“You must go to him,” was the reply.

“Go—I—” repeated Phemie.

“Yes, he will never come back if you do not—never; and you owe it to me,” went on the wretched woman, “to do what I ask. I told you this morning I had forgiven you long ago, but it was not the truth. I thought it was then; but I must have been mistaken. If you go, and bring him back, and keep him from cursing me, I will forgive you—I will kiss the ground you walk on—I will love you as I have hated you. Go!”

“What shall I say to him?” asked Mrs. Stondon.

“What you like. You used to be able to wind him round your finger, try your power now. Go, go, for God’s sake, before he hears about it from any other person—go.”
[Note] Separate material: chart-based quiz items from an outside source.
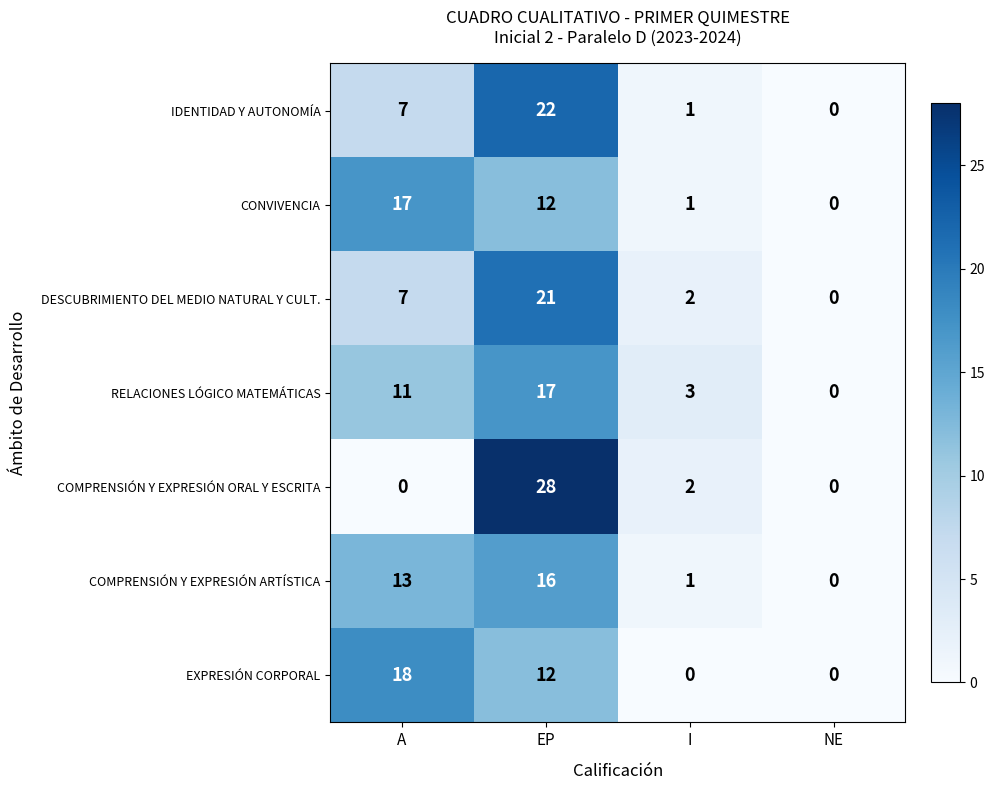

At which label does CONVIVENCIA first exceed 12?

A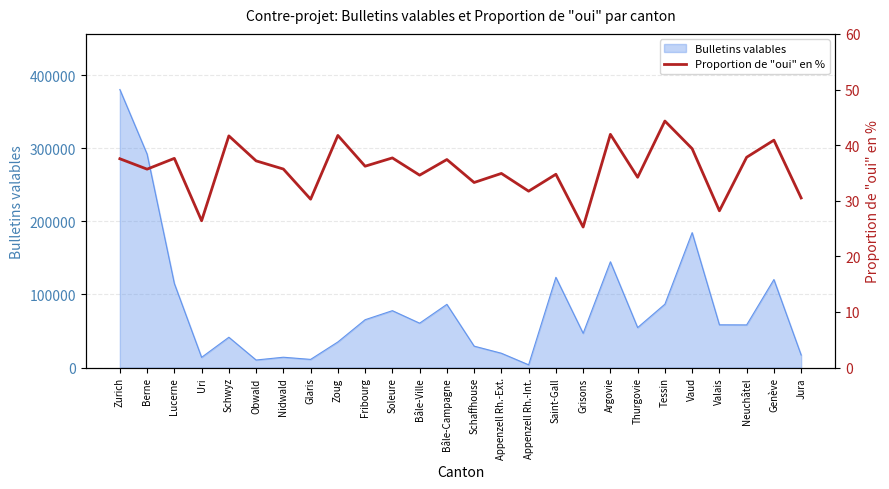

Is it true that the value at Fribourg is 36.2?

True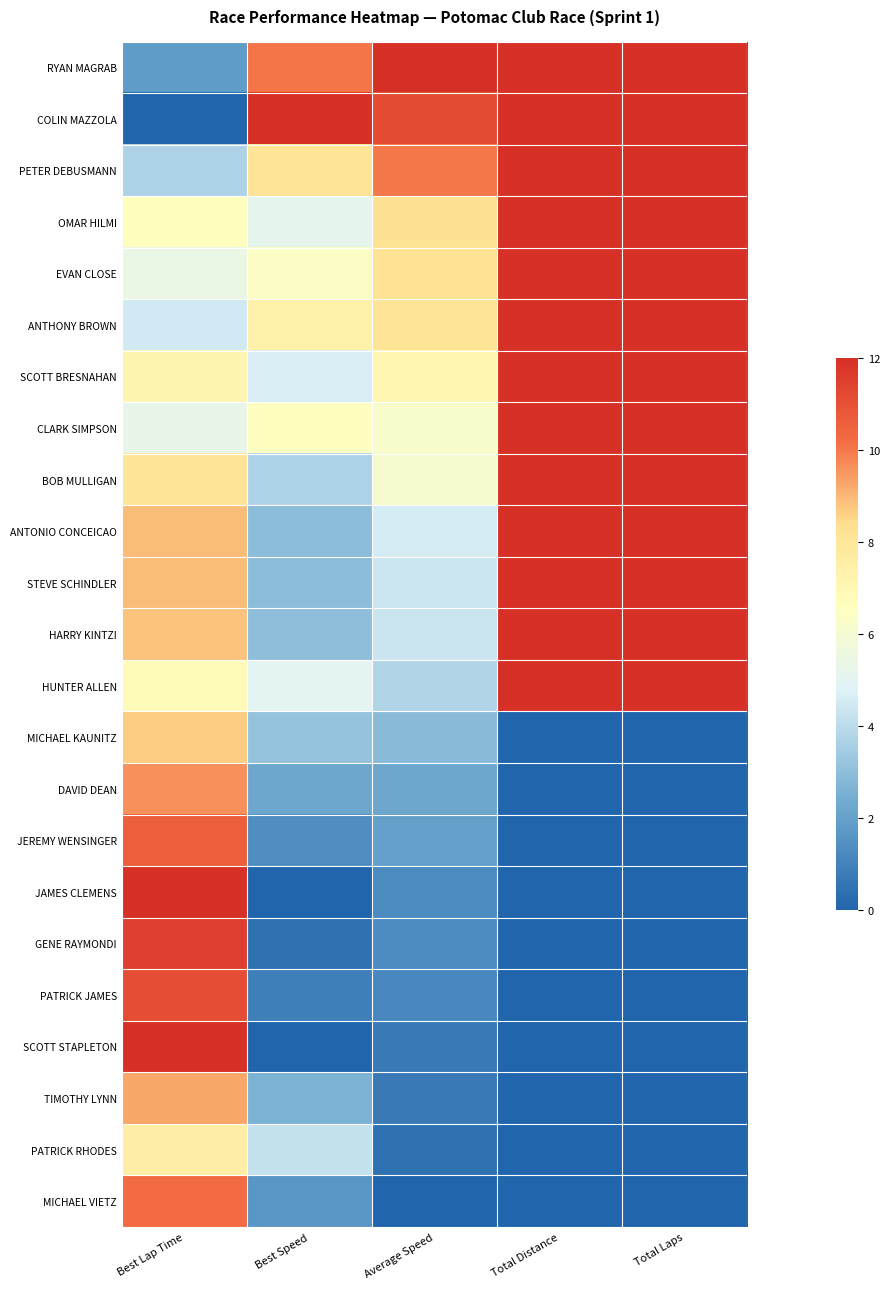

At which category is the sum across all series the highest?

Best Lap Time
Phemie rose and stood irresolute, then—“It is not fitting I should do this thing,” she said. “I will write to him if you like, or I will telegraph to my uncle to go to him direct, but you ask too much of me, Georgina, you do indeed. Basil is certain to return to see his child, and then you can tell him about—about—the accident. I cannot interfere between man and wife.”

“Cannot you?—give me the medicine, or wine, or water, or something; and let me speak out my mind. Have you never interfered between us?” she went on, after swallowing the wine Phemie poured out for her. “Have I not felt you stepping between us every hour since my marriage. Did you not lay it on him as a curse—that he should never love any one as he loved you. Did not you, and has not the curse stuck? Has he ever loved another since—has he ever loved me?” and the unloved wife broke out into a fit of such passionate weeping as took Phemie totally by surprise.

“Dear Georgina,” she began soothingly, but the other interrupted her with—“You need not try to smooth the matter over; if it had not been for you he might have loved me (I have been lying thinking over it all while you were out of the room), but as it was, he never loved me, and he will hate me now. He will say I did it, and perhaps he will say true. Whatever he wished Harry not to do I encouraged Harry to do, and now—and now—he will never speak to me again; he never will.”

“He will not be so cruel, so unmanly,” Phemie said; but Georgina answered, “Ah! you do not know Basil Stondon, he can be both when he likes,” and she buried her face in the pillows, and sobbed aloud.

“I will go to him,” Phemie murmured; her soul travelled back at that instant over the years, to the days when Basil had been cruel and unmanly towards her, and she accepted the errand which was now put upon her, as she would any other that had arisen out of the mad foolishness of that wretchedly happy time. “If I were to telegraph though to him to return, as Harry was ill, and then break it to him on his return, would it not do as well as my going?”